* [Objectif de l'exercice]:
Recopiez tel quel le passage du texte ci-dessous sur le rapport annuel 2024 de l'AMSF, en partant de « 1 – Un cadre » et en continuant jusqu'à « entités réglementées . ».

* [Extrait du document]:
# # # #

Rapport annuel 2024 de l'AMSF de Monaco : informations clés pour les professionnels du TCSP, du yachting et de l'immobilier

06/11/2025

L'Autorité monégasque de sécurité financière (AMSF) a publié son rapport d'activité annuel 2024, le premier bilan complet depuis sa transformation en autorité indépendante en vertu de la loi n° 1.549 du 6 juillet 2023.
Ce rapport offre une vue détaillée du paysage monégasque en matière de lutte contre le blanchiment d'argent et le financement du terrorisme, avec de nouvelles données sur la déclaration des transactions suspectes, la supervision et l'application de la loi.

Pour les professionnels des secteurs des services fiduciaires et aux entreprises, du yachting et de l'immobilier, qui relèvent tous de la définition des professions non financières, le rapport donne une image claire des priorités et des attentes du régulateur pour 2025.

1 – Un cadre institutionnel renforcé

Tout au long de l'année 2024, l'AMSF a consolidé sa structure à trois piliers :

  • La Cellule de renseignement financier (CRF), chargée d'analyser les déclarations d'opérations suspectes et les renseignements financiers ;

  • Le Département de la supervision, qui effectue des contrôles AML/CFT à distance et sur place ;

  • Le Département des sanctions, opérationnel depuis novembre 2024, habilité à imposer des sanctions administratives.

Les effectifs de l'Autorité ont été portés à 68 agents (+8 en 2024) et devraient atteindre 80 d'ici la fin 2025.
Des outils numériques clés ont été déployés, notamment goAML (plateforme sécurisée de soumission des déclarations d'opérations suspectes) et STRIX, qui permet une supervision basée sur les risques pour toutes les entités réglementées .

2 – Forte augmentation des déclarations d'opérations suspectes

En 2024, le CRF a reçu 1 351 déclarations d'opérations suspectes (DOS), soit une augmentation de 13 % par rapport à 2023 .

  • Les institutions financières ont soumis 843 déclarations (62 % du total, -4 %).

  • Les professions non financières (DNFBP) ont déposé 508 déclarations (38 % du total, +58 %).

# # # #

* [Données de l'exercice]:

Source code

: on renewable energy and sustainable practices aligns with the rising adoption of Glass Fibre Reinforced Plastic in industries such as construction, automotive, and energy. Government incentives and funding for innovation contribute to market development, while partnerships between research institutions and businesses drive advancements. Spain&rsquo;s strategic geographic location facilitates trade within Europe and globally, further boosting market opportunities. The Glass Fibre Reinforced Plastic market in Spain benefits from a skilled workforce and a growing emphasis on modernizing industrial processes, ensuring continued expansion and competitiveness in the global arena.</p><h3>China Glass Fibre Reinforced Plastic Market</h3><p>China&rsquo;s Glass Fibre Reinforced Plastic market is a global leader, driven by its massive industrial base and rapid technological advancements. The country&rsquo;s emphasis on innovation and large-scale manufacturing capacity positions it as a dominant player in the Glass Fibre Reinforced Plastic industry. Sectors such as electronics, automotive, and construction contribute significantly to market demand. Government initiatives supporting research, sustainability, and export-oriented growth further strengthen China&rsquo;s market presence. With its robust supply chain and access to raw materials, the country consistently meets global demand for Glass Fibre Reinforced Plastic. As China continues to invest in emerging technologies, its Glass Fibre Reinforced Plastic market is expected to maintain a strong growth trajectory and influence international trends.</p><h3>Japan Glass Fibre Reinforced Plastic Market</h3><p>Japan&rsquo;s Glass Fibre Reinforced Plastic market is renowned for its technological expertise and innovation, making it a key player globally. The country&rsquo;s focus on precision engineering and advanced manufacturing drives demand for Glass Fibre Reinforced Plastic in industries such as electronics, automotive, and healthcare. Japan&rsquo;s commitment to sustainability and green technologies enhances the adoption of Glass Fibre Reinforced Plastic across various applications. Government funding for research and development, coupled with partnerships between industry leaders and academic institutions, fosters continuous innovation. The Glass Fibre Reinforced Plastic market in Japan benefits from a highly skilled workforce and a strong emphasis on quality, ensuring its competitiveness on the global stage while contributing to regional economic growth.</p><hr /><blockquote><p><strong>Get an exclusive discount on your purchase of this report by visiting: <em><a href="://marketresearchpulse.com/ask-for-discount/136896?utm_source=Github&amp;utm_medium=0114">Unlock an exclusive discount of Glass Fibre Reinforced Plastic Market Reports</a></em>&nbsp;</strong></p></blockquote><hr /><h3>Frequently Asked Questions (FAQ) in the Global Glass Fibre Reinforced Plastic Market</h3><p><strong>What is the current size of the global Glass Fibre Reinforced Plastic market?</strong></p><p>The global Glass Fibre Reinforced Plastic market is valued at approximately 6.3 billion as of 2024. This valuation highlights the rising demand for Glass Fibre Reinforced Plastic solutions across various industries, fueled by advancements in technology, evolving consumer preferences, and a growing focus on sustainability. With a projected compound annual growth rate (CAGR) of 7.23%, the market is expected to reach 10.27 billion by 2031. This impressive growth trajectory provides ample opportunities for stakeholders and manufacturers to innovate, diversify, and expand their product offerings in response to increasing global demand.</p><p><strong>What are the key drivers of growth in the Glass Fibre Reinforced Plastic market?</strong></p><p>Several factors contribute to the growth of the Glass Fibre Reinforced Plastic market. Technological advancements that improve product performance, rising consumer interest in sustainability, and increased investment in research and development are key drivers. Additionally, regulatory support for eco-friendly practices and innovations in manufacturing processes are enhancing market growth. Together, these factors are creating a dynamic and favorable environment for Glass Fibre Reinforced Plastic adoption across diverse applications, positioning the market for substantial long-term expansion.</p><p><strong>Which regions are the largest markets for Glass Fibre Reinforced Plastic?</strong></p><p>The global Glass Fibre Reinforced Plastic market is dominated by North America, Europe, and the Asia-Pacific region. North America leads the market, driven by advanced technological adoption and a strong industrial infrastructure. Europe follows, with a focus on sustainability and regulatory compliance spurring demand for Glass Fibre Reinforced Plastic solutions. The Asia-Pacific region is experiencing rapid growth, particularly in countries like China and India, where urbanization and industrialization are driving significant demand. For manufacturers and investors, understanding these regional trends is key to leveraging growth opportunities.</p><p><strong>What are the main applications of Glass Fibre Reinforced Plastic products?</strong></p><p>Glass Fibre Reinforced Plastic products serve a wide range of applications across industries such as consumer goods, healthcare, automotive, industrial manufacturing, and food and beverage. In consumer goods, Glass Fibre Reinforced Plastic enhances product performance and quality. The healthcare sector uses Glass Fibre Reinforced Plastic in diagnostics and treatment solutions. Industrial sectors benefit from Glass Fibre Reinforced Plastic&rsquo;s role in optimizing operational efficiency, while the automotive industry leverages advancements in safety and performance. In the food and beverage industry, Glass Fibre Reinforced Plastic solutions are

# # # #

* [Réponse]:
1 – Un cadre institutionnel renforcé

Tout au long de l'année 2024, l'AMSF a consolidé sa structure à trois piliers :

  • La Cellule de renseignement financier (CRF), chargée d'analyser les déclarations d'opérations suspectes et les renseignements financiers ;

  • Le Département de la supervision, qui effectue des contrôles AML/CFT à distance et sur place ;

  • Le Département des sanctions, opérationnel depuis novembre 2024, habilité à imposer des sanctions administratives.

Les effectifs de l'Autorité ont été portés à 68 agents (+8 en 2024) et devraient atteindre 80 d'ici la fin 2025.
Des outils numériques clés ont été déployés, notamment goAML (plateforme sécurisée de soumission des déclarations d'opérations suspectes) et STRIX, qui permet une supervision basée sur les risques pour toutes les entités réglementées .